NPS: The New Pension Scheme (NPS) is gaining in popularity. And one wishing to have exposure in equities can use this scheme. Yet, it is not very aggressive. NPS allows fund managers to invest only in index (50 per cent is the limit) funds. So, it is safer than direct equities from an investment perspective. It is the cheapest way to get exposure in equities as well.
Last year, NPS delivered an impressive average of 9.33 per cent. According to Piyush Seth of Plan Invest Advisors, those who fall in the highest tax bracket can afford to invest in mutual funds (other than ELSS) and stocks, as there is no long-term capital gains tax if held for over a year.
FD or Post Office schemes: These are a debt option to save taxes. The good part about these schemes is guaranteed return, compared to equity products. At the same time, they come with lock-in periods, at times longer. For instance, the most popular tax-saving option, PPF, comes with a minimum lock-in of six years, NSC has a lock-in of two years, and a tax-saving deposit locks your money for five years.
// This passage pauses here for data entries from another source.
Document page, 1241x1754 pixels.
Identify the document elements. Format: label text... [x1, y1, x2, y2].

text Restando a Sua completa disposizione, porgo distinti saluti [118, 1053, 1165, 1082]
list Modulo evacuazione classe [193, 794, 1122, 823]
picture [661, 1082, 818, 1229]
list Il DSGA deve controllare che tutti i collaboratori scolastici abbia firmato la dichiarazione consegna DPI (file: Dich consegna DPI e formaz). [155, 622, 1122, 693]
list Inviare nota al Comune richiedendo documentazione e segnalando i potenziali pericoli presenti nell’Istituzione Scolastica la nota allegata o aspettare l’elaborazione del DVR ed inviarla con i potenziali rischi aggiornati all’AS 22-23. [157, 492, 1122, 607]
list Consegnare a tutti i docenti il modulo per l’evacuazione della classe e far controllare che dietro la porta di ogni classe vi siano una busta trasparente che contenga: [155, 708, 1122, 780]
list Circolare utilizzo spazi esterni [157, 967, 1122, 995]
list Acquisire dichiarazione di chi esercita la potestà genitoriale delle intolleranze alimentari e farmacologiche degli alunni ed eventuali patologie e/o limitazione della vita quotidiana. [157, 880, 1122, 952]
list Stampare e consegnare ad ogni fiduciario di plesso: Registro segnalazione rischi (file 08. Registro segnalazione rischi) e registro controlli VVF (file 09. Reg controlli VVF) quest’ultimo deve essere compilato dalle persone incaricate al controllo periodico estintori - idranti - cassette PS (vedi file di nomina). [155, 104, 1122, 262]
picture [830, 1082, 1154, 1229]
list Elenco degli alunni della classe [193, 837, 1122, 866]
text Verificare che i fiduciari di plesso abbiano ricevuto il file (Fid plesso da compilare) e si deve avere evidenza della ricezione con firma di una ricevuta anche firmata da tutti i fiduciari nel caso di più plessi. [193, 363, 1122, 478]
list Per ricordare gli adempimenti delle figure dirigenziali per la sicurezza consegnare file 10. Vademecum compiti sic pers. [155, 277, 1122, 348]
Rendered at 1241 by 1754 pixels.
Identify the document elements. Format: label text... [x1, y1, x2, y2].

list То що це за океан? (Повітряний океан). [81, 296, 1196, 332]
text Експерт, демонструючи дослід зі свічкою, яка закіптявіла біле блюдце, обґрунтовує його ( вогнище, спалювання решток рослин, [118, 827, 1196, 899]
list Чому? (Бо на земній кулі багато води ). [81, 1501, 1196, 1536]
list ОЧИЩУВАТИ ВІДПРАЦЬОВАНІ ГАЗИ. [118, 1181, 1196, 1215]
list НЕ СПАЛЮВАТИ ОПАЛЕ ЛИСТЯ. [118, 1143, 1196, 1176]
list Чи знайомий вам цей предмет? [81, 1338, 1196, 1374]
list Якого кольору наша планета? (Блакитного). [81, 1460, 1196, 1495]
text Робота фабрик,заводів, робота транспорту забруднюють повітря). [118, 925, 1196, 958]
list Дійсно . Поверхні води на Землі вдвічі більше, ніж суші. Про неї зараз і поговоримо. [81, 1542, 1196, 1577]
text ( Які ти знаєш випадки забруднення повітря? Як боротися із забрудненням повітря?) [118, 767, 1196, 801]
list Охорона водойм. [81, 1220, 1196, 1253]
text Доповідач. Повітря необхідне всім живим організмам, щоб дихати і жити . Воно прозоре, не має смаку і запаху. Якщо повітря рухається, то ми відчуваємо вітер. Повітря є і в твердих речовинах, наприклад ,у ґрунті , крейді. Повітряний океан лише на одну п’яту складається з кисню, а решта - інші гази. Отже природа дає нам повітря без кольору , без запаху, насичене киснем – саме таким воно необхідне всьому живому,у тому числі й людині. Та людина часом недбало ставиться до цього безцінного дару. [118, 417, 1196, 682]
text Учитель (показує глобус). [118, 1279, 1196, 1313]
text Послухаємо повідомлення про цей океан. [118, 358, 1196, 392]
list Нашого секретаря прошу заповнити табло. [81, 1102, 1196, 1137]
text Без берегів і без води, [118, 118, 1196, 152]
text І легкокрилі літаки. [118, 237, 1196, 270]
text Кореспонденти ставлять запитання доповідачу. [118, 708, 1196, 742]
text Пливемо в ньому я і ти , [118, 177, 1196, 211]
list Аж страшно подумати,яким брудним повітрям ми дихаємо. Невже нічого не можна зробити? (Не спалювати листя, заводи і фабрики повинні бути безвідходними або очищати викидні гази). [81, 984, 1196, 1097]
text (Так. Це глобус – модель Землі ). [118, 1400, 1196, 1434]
Analysts suggest PPF to most individuals because it helps save a good chunk for retirement. Besides, the interest income this avenue earns is completely tax-free. However, interest income from both NSC and a tax saving bank deposit is taxable at the slab rate. Since April 2012, PPF has been giving 8.8 per cent, while NSC gives 8.60 and the State Bank of India's tax-saving deposits offers 8.5 per cent for deposit maturing any time between five and 10 years.